Their exclusive focus on income and wealth as the sources and markers of equality is, ironically, merely another variety of the greed and consumerism that they are quick to excoriate.
This is not really social justice; it’s materialism.
Unfortunately, Sirico’s views were practically nonexistent at Loyola. Though the program itself claimed to provide an “interdisciplinary foundation in justice theories and social ethics,” it was anything but open to the oft-referenced “oppressive” dictates of the Church’s white-male dominated hierarchy. Instead of preaching the teachings of the one, holy, catholic, and apostolic Church, Loyola’s social justice program educated its students with the writings of Unitarian ministers, eco-feminists, liberation theologians, liberal philosophers like John Rawls, dissenting Catholics like Charles Curran, progressive Christians like Jim Wallis, and radical groups like the 8th Day Center for Justice.
In many ways, Loyola is not unlike the multitude of Catholic universities that have embraced the postmodern trinity of multiculturalism, diversity and tolerance. During my time as a Rambler, the school: 1) hosted a lesbian, bi-sexual and transgender drag show, 2) refused to allow (but eventually approved) Karl Rove from speaking to the Loyola Republican club because administrators feared that he would invalidate the school’s nonprofit status, 3) welcomed well known Catholic bashers Michael Eric Dyson and Rev. Al Sharpton, and 4) disallowed yours truly from making an announcement at the Sunday night campus mass because a Jesuit priest took umbrage with a blog post I wrote in reaction to a column in the student-run newspaper that claimed Jesus was pro-choice.
Since that time, the school has strengthened its fetish-like commitment to interfaith dialogue by having a Buddhist monk address incoming freshman about spirituality and the Dalai Lama speak to faculty and students about “interfaith collaboration.”

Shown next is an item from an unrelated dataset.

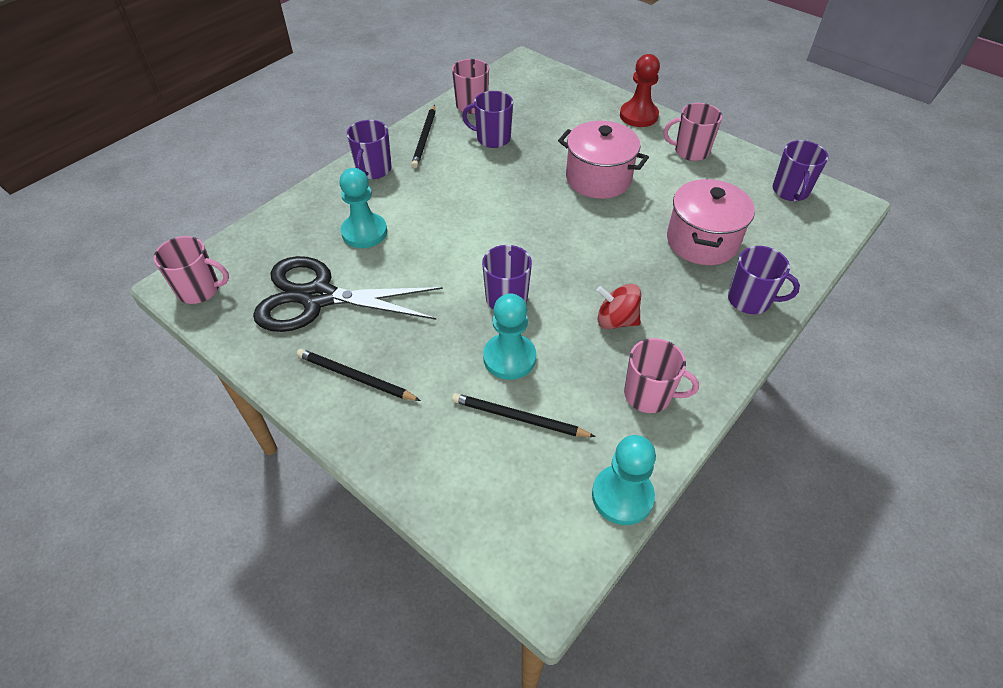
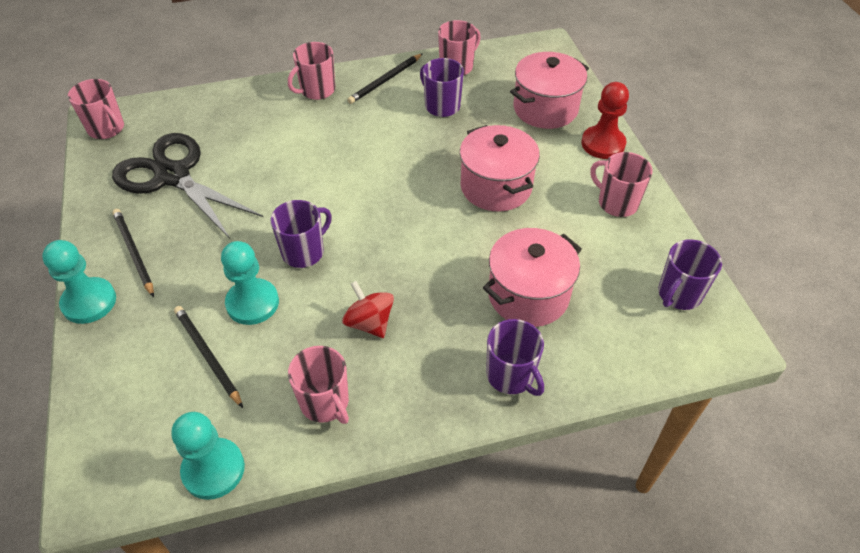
camera: 35 degrees right, 0 degrees up
turquoise pawn [339,168,387,248] -> turquoise pawn moved to [42,240,116,324]
purple mug [347,120,391,179] -> pink mug [288,42,335,100]
none -> pink pot [510,52,589,129]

There is good that can come from such interactions, but, as the editorial board at the National Catholic Register recently said, this type of passive-aggressive behavior is all too common at Catholic institutions of higher learning and can lead administrators to view “Catholic teaching as the enemy of academic freedom.”

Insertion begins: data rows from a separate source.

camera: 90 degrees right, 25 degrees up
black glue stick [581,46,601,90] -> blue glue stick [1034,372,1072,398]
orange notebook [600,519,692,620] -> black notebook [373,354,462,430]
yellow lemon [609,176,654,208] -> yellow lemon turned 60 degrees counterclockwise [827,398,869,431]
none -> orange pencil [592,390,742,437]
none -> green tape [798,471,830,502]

Progress, however, is being made. Many small liberal arts schools, such as Aquinas College, the Catholic Dominican college located in Grand Rapids, Michigan where I received my bachelor’s degree, are turning away from their diversity-first mentality, establishing Catholic studies programs, inviting orthodox Catholics to speak about the importance of being true to the Church’s teachings, and inculcating an authentically Catholic environment. Pope Benedict has likewise expressed a heightened interest in Catholic higher education.

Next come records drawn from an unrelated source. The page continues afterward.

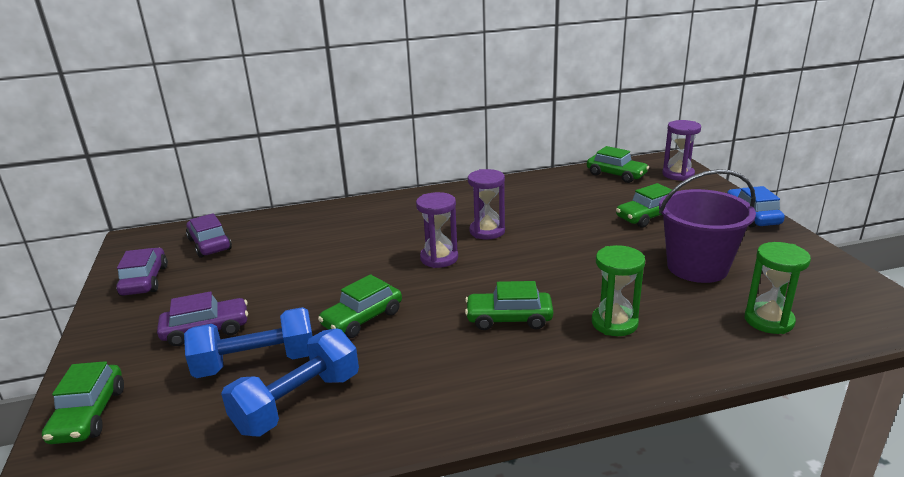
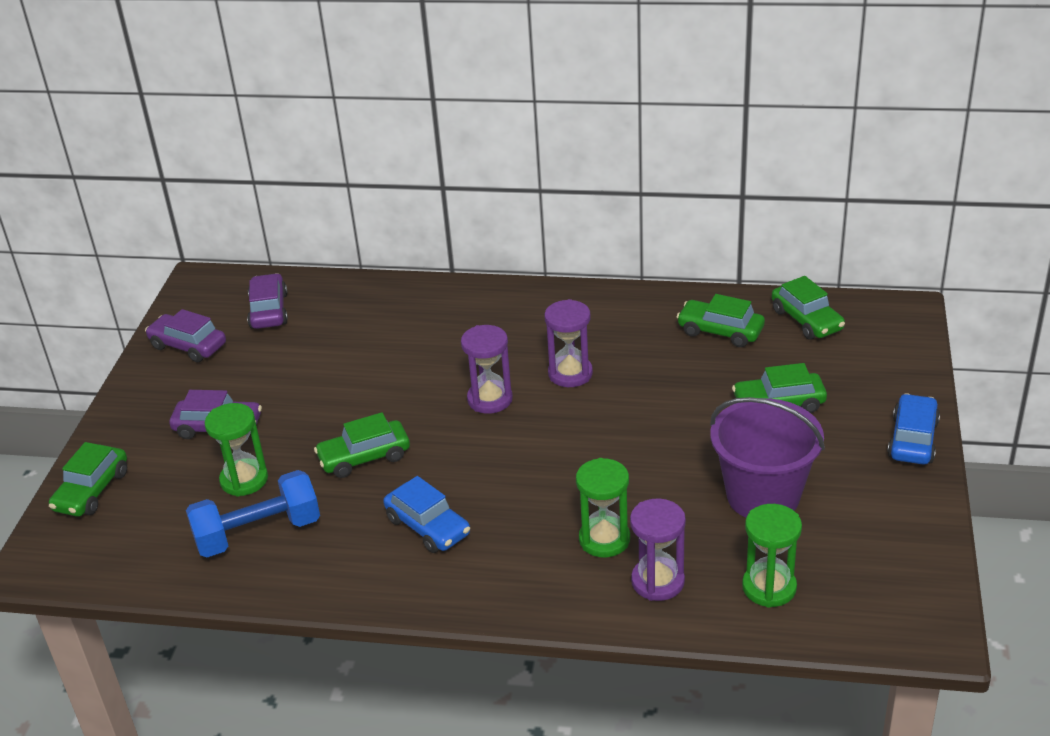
camera: 25 degrees right, 10 degrees up
purple car [116,248,168,296] -> purple car turned 75 degrees counterclockwise [145,309,226,362]
blue dumbbell [184,307,313,378] -> green hourglass [204,403,268,497]
green car [465,281,553,330] -> green car moved to [677,294,765,347]
purple hourglass [662,120,701,181] -> purple hourglass moved to [630,498,686,601]
none -> blue car [383,476,470,553]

Catholic universities that cling to this Catholic lite mentality seemingly do so out of fear of being labeled bigoted, close-minded or intolerant by potential students, benefactors, and by the media in particular. In reality though, the Catholic Church is one of the few institutions that tolerates dissent from its members. As Catholic League President Bill Donahue recently said on EWTN’s “The World Over,” the editorial board at the New York Times allows for less disagreement than the Catholic Church. That may be fine for the Times, but it’s definitely not acceptable for the Church. I think it’s time to embrace St. Paul’s first letter to the Corinthians and urge our fellow Catholics to unite in what we say, what we do, and especially in what we teach.